During the first quarter of 2020, Europe once again found itself to be in the center of a global war, this time against an invisible, very deadly enemy, the virus SARS-CoV-2, which causes COVID-19.
At the end of the quarter, on March 31, the 19 countries of the Eurozone had 359,296 confirmed cases of the virus and 26,612 deaths. Adding the remaining 8 member countries of the European Union that do not use the euro as their currency and the United Kingdom, which is in a transition period of leaving the EU, the numbers become 389,151 confirmed cases and 28,267 deaths. These compare with 164,359 confirmed cases and 3,173 deaths in the United States as of March 31. In other words, the EU registered more than double the confirmed cases in the United States by month’s end and about 9 times as many deaths. All countries in Europe are engaged in the battle to varying degrees. Italy and Spain have been hit the hardest. There are some indications that the virus situation in Italy is beginning to stabilize, with contagion appearing to have reached a plateau. The war is still raging in Spain, but the rate of increase in deaths may be slowing.
Governments, after an unfortunate delay, have moved to contain the virus with social distancing, travel restrictions, and lockdowns of increasing severity. Currently, most nonessential businesses as well as schools are closed or operating remotely, and citizens are expected to remain at home except for essential reasons such as to purchase food. A combination of severe supply and demand shocks resulting from both the disease and required countermeasures has led to a sudden recession, the depth and duration of which is impossible to determine at present.
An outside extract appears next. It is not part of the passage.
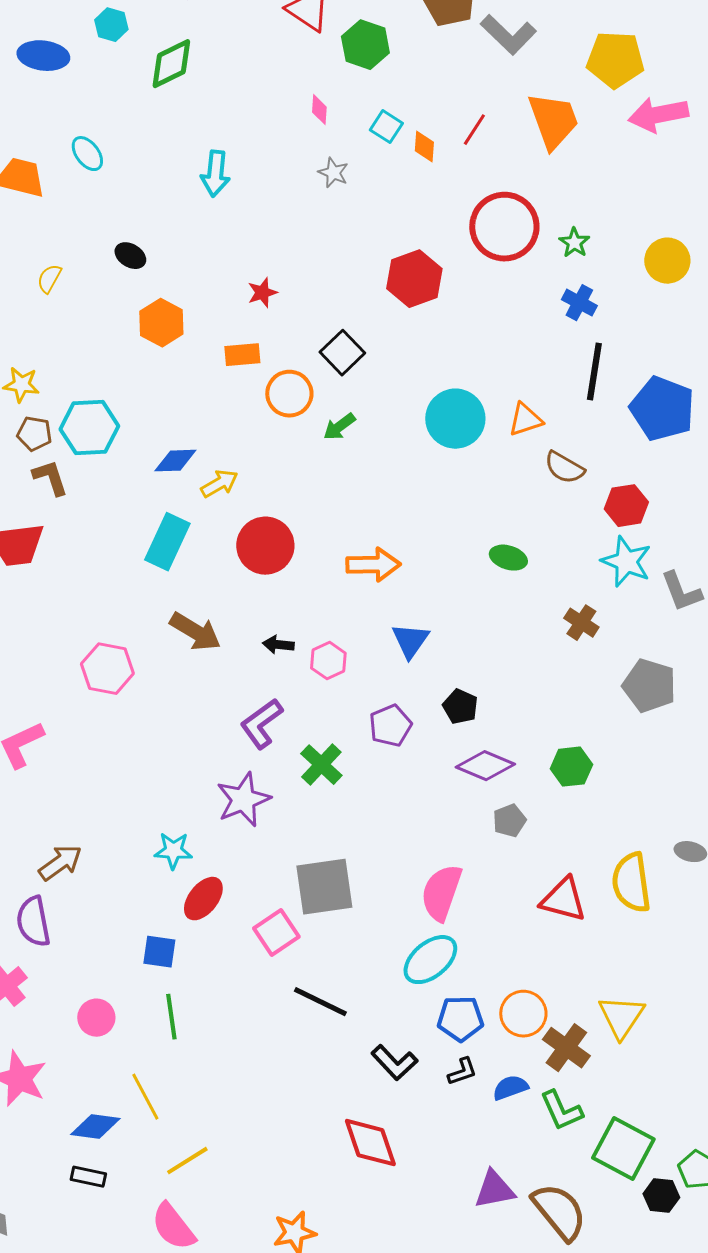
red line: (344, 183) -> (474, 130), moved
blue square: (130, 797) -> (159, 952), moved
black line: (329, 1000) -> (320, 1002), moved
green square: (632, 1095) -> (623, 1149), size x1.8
It is a service sector-led recession, with the travel and tourism industries being crushed. Keep in mind that services account for over 76% of the gross domestic product of the Eurozone. The just-released final IHS Markit Manufacturing PMI for the Eurozone for March indicates output, new orders, and purchasing in the manufacturing sector all fell sharply. Earlier-released flash data for services showed even steeper declines. Company closures, lockdowns, and rising unemployment are all contributing to the downturn, which promises to worsen in the current quarter.
As is happening in the United States, European governments individually and collectively through the European Union are moving rapidly to provide unprecedented stimulus to the economies and support to affected enterprises and individuals. Tax moratoriums, payment extensions on social charges, loans and loan guarantees, and wage subsidies, along with greatly increased health expenditures, have been announced by governments, with promises of further action (“whatever it takes”). Even Germany, known for the severity of its fiscal restraint in recent years, is abandoning that stance and borrowing 356 billion euros, equal to nearly 10% of gross domestic product, in order to finance its programs to counter the economic effects of the virus. Bruno Le Maire, French finance minister, has indicated that France intends to protect important companies by recapitalizing them and went so far as to say, “I could even use the word nationalization if necessary.”
Collectively through the EU, the European Stability Mechanism, the EU’s economic rescue fund, looks likely to be activated in the coming weeks, and that will provide funds up to another 2% of GDP stimulus from governments and 0.6% of GDP from the European Commission. Furthermore, the European Investment Bank proposes to provide guarantees of up to 200 billion € (About 1.5% of GDP). These measures provide a lot of firepower, and even more may be coming, including an 80- to 100-billion-euro pan-European unemployment reinsurance scheme to help countries faced with rapidly expanding jobless claims.
The European Central Bank has also rapidly ramped up its stimulus actions, including a new Pandemic Emergency Purchase Programme of up to 750 billion euros until the end of this year. This amount is addition to the 120-billion-euro extra purchases announced on March 12. Together these programs will be equal to 7.3% of the Eurozone’s GDP. Most previous restrictions on purchases have been dropped in order to give the ECB needed flexibility across time, asset classes, and jurisdictions. ECP President Christine Lagarde has emphasized, “We are fully prepared to increase the size of our asset-purchase programmes and adjust their composition by as much as necessary and for as long as needed.” She added that the ECB is making available “up to 3 trillion euros in liquidity through our refinancing operations.”
Eurozone equity markets tumbled during the quarter and ended with the iShares MSCI Eurozone ETF, EZU, losing 27.2 % year-to-date as of March 31 on a total-return basis. With fiscal and monetary policy fire hoses turned on full blast, the stage is being set for a potential upturn once the virus threat recedes and investors begin to see some light at the end of the tunnel.